*** Opening Given data ***

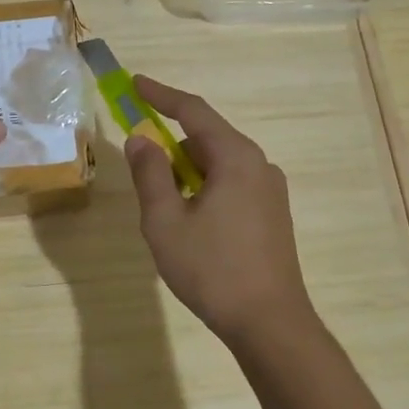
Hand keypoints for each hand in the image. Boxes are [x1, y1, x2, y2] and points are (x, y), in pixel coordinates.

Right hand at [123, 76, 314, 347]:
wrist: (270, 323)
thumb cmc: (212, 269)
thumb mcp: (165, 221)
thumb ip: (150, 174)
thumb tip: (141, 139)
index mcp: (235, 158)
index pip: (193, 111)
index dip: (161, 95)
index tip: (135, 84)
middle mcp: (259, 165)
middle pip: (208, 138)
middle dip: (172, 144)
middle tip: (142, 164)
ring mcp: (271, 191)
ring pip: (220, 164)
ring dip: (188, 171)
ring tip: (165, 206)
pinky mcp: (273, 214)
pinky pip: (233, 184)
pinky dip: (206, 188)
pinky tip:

*** Closing Given data ***

▶ _Activity_
Would you repeat the entries exactly, keeping the images out?

▶ _Expected output_
Hand keypoints for each hand in the image. Boxes are [x1, y1, x2, y2] and points are (x, y), in pixel coordinates.

Right hand at [123, 76, 314, 347]:
wrist: (270, 323)
thumb cmc: (212, 269)
thumb mcp: (165, 221)
thumb ip: (150, 174)
thumb tip: (141, 139)
index mcp: (235, 158)
index pip: (193, 111)
index dip: (161, 95)
index tip: (135, 84)
middle mcp: (259, 165)
middle pip: (208, 138)
middle dip: (172, 144)
middle tip: (142, 164)
ring mcp: (271, 191)
ring pip: (220, 164)
ring dip: (188, 171)
ring tip: (165, 206)
pinky mcp: (273, 214)
pinky pip: (233, 184)
pinky dip: (206, 188)
pinky tip:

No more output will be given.